* _Sayfa alıntısı_:
►
Çarşamba, Ocak 04, 2006

organik, niki niki nik...

Posted by Picasa
Organik yiyecekler beni cok dusunduruyor, yeni yila daha saglikli bir yasam surmeyi umut ederek girmek adettendir ya, bugunlerde yedigim ictigim gozume daha da cok batiyor.

Gectigimiz yillarda faydali bir aliskanlik gelistirmis, her yil hayatimdan zararli olan iki seyi cikaracagimi hedeflemistim. Her gun ictigim on bes tane caya attigim iki sekeri ve litrelerce ictigim diet cola'yi bu sekilde biraktim, cok da memnunum. Ayni sekilde beyaz seker ve beyaz un kullanmayi da denedim ama ne yazik ki zor bisey kepekli un aramak her yerde, ben de usengec bir insanim bir un almaya yan koye, degirmene gidemem.
◄
* _Alıştırma görevleri_:
- 1) Organik yiyecekler üzerine yazıda "Gectigimiz yillarda faydali" diye başlayan paragrafı kısaltarak yeniden yazın. Ana bilgileri koruyun.
- 2) Organik yiyecekler üzerine yazıyı bir paragrafla sürdürün.

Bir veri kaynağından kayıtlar
►
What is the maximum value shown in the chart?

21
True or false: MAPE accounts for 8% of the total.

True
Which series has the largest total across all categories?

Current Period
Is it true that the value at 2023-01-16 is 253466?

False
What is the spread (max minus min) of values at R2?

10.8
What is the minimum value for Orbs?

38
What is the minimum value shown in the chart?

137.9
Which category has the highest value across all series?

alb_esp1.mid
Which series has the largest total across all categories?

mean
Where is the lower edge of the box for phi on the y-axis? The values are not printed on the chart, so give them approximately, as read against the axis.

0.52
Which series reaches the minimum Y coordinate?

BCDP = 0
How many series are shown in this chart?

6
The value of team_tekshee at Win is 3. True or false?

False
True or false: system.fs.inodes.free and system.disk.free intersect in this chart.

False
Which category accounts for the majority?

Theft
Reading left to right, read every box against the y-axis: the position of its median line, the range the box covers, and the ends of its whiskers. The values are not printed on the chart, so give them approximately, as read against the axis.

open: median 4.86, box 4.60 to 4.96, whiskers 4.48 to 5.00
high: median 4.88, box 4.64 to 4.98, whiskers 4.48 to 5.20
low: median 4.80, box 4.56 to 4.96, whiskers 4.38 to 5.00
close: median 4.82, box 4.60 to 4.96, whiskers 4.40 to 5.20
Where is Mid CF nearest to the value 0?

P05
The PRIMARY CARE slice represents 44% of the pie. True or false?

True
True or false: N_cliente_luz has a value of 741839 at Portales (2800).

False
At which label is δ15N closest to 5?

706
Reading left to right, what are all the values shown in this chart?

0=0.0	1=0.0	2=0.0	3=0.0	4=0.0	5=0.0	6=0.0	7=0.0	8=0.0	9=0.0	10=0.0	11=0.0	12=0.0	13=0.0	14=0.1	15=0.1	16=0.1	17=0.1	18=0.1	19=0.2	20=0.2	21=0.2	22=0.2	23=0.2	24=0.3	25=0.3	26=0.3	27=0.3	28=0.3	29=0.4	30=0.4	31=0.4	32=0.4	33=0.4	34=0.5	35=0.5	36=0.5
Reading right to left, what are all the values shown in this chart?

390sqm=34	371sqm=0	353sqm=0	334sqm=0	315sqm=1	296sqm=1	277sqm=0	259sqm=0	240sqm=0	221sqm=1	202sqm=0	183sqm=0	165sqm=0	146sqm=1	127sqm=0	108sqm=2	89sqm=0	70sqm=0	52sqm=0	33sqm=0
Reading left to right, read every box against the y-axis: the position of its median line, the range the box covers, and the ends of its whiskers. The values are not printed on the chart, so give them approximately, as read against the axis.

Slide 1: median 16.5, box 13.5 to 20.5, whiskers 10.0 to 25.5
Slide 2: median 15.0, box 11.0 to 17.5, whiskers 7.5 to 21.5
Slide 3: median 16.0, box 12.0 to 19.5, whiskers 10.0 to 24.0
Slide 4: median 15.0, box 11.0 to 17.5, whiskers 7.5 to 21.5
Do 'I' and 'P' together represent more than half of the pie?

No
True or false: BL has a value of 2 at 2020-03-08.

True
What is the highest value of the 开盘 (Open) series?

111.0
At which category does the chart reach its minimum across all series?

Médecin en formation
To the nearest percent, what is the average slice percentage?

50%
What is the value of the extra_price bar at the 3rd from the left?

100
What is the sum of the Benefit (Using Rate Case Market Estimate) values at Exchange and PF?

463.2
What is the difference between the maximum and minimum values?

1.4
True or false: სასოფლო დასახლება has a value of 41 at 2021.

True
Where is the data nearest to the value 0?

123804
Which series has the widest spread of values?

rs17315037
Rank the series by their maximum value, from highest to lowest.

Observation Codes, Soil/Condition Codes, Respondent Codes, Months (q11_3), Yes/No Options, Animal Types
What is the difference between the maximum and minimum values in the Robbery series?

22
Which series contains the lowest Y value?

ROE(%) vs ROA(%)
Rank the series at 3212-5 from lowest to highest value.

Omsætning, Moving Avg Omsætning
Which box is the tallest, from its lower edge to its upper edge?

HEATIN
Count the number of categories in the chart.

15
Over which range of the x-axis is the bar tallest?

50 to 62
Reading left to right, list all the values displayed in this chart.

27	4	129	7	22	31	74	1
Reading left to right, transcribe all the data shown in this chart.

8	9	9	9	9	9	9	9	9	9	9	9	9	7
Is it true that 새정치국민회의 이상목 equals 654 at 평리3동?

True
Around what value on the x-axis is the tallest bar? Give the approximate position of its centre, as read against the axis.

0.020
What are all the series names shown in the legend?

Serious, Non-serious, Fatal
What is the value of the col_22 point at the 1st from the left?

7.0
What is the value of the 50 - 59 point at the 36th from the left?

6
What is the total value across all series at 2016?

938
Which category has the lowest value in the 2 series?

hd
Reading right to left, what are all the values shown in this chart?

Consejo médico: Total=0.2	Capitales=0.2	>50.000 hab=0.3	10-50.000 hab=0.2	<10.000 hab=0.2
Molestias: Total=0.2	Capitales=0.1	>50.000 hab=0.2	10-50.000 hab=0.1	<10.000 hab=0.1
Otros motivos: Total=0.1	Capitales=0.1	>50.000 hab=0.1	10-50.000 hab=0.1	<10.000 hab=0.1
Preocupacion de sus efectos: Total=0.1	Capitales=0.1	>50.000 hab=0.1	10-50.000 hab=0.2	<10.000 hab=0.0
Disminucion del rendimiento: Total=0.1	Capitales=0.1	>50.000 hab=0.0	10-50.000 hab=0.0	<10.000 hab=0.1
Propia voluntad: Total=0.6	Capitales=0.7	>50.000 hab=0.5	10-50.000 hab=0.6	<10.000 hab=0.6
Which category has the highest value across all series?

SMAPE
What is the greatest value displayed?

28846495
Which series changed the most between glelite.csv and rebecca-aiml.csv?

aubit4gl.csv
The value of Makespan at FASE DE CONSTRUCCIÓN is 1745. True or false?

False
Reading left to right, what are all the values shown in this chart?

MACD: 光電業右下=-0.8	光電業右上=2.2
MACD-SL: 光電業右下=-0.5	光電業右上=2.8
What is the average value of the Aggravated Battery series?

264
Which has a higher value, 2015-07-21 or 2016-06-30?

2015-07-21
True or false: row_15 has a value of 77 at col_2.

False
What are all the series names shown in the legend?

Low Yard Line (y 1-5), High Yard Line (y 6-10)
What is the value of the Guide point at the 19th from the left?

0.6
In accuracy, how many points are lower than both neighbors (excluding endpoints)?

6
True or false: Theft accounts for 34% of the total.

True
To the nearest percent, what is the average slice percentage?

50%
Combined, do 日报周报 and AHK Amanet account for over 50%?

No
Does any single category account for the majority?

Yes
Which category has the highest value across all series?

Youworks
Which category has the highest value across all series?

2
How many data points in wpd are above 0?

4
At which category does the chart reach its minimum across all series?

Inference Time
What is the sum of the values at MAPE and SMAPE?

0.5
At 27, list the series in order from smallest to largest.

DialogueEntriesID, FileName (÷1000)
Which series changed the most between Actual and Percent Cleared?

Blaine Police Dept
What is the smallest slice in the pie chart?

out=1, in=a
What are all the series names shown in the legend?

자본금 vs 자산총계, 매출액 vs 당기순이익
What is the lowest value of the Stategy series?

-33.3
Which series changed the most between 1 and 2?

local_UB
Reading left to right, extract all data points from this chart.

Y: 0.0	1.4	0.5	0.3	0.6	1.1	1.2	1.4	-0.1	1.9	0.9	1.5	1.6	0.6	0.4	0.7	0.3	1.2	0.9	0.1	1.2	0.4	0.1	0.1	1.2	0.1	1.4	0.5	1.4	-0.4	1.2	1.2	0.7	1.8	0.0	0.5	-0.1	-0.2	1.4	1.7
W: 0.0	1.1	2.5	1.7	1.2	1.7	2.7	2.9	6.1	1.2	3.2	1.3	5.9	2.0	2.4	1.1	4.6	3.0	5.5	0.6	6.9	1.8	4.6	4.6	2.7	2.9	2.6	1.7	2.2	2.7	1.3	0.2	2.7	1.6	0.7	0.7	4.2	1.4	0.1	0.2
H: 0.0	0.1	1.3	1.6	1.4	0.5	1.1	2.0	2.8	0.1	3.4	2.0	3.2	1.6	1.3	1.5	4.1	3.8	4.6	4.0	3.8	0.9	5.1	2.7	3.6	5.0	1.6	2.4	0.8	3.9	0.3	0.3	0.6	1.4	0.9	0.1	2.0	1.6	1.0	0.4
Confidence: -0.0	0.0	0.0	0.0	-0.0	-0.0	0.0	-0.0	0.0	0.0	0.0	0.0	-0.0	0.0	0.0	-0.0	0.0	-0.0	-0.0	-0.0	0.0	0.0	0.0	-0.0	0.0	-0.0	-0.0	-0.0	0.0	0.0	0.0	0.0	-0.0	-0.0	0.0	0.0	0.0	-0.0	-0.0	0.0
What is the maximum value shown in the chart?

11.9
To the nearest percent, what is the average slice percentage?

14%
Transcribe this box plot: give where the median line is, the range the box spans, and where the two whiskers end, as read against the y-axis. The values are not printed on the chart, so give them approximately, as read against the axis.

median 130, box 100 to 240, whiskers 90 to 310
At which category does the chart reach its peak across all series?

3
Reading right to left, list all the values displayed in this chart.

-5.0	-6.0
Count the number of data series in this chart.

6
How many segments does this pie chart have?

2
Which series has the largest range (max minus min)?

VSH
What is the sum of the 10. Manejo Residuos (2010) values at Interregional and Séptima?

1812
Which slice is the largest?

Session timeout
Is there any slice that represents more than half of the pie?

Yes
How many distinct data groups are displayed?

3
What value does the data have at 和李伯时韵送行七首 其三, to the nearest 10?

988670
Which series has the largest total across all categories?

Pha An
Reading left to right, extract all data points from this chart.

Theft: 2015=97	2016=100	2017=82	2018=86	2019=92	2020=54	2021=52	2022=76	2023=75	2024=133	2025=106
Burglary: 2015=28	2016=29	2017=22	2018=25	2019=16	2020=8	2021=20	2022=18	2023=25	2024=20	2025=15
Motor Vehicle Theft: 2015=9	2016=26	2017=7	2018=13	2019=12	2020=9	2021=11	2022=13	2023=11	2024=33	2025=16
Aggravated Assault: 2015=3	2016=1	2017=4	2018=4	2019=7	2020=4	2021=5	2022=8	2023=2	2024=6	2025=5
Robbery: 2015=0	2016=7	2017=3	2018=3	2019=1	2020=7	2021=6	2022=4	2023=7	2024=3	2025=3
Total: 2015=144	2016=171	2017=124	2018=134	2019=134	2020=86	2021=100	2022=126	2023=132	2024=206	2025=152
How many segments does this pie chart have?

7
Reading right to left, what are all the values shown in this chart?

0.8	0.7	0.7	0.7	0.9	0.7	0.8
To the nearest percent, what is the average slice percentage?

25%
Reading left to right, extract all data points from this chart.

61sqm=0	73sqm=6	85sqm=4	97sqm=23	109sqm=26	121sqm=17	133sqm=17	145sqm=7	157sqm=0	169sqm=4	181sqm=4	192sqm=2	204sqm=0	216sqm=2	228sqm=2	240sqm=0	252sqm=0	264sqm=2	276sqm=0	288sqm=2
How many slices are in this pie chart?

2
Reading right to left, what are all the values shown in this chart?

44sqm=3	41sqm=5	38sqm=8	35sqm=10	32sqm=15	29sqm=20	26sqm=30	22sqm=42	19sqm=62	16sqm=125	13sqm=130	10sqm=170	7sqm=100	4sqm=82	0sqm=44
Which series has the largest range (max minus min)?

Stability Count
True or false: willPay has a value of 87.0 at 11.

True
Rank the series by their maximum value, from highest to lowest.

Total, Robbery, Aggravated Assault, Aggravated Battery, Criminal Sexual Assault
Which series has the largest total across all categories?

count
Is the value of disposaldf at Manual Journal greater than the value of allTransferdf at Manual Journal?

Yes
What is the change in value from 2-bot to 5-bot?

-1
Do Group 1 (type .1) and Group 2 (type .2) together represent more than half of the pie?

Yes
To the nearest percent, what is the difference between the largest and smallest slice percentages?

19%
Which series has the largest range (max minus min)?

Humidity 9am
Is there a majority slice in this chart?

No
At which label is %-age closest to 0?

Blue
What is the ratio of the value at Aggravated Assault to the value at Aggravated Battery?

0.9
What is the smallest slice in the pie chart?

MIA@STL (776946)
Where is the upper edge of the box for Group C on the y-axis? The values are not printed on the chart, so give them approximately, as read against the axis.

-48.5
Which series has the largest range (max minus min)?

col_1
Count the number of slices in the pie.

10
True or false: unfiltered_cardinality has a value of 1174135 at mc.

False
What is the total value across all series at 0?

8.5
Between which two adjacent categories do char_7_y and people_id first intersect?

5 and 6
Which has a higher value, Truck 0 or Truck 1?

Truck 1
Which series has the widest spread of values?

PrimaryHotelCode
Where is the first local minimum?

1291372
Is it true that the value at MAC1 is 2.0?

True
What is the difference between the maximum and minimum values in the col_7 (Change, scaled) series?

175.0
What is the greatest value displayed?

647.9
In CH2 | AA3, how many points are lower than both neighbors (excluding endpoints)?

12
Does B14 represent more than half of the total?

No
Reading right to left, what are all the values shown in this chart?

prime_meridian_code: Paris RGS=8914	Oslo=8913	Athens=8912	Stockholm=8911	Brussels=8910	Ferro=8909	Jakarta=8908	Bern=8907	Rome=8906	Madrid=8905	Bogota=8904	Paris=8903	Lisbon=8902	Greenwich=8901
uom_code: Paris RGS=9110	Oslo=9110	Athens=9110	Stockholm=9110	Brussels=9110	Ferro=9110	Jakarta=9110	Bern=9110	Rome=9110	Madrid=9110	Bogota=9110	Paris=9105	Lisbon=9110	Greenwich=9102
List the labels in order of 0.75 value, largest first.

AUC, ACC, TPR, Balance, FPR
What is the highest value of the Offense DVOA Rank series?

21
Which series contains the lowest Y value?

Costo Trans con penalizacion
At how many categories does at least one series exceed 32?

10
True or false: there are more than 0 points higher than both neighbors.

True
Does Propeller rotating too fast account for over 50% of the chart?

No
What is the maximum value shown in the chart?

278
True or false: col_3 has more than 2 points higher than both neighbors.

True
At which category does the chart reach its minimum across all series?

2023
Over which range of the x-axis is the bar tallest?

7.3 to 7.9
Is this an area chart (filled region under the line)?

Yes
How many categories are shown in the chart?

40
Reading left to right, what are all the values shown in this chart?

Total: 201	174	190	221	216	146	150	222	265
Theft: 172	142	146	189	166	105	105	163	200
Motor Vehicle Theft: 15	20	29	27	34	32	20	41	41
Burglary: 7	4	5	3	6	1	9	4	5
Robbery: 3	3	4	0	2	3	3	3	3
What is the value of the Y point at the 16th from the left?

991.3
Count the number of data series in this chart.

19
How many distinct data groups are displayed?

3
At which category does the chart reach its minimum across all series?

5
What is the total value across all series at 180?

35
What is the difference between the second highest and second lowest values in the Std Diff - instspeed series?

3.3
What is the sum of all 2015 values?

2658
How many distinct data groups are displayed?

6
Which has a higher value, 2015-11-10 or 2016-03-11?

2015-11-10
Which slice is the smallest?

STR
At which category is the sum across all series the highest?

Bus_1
◄
* _Alıştırma cevapları_:
- 1) Geçtiğimiz yıllarda her yıl hayatımdan zararlı iki şeyi çıkarmayı hedefledim. Böylece günde içtiğim on beş çaya attığım iki şekeri ve litrelerce içtiğim diet cola'yı bıraktım. Bundan çok memnunum. Aynısını beyaz şeker ve beyaz unla da denedim. Ne yazık ki kepekli un her yerde bulunmuyor. Üşengeç biri olduğum için un almaya yan köydeki değirmene de gidemiyorum.

- 2)
Organik meyve sebze tuketmek de bu saglikli yasam hezeyanlari icinde sigarayi birakmadan evvelki son durak, ama beni zorluyor epey. Oncelikle organik yiyecekler cok pahali: eger yedigim ictigim herseyi organik almaya karar verirsem cok saglikli bir rejimimiz olacagindan eminim, ayin son bes gunu ac yasayacagimiz icin bir tur detoks bile olabilir hatta.

Ayrica organik yiyecekler cok ama cok cirkin tipliler: Uzgunum elma aldigimda curuk carik olmamasini istiyorum ben, salondaki canagin icinde durduklari icin meyvelerim, cogu zaman renk uyumuna gore meyve aldigim bile soylenebilir. Her ne kadar Turkiye'den dondugumde sekiz hafta evvel aldigim elmalarin hala piril piril oldugunu gormek beni korkuttuysa da (bu kadar dayandigina gore kim bilir icinde neler vardir, di mi?) bi ton para odedigim seylerin bir de yamuk yumuk olmasina katlanamam.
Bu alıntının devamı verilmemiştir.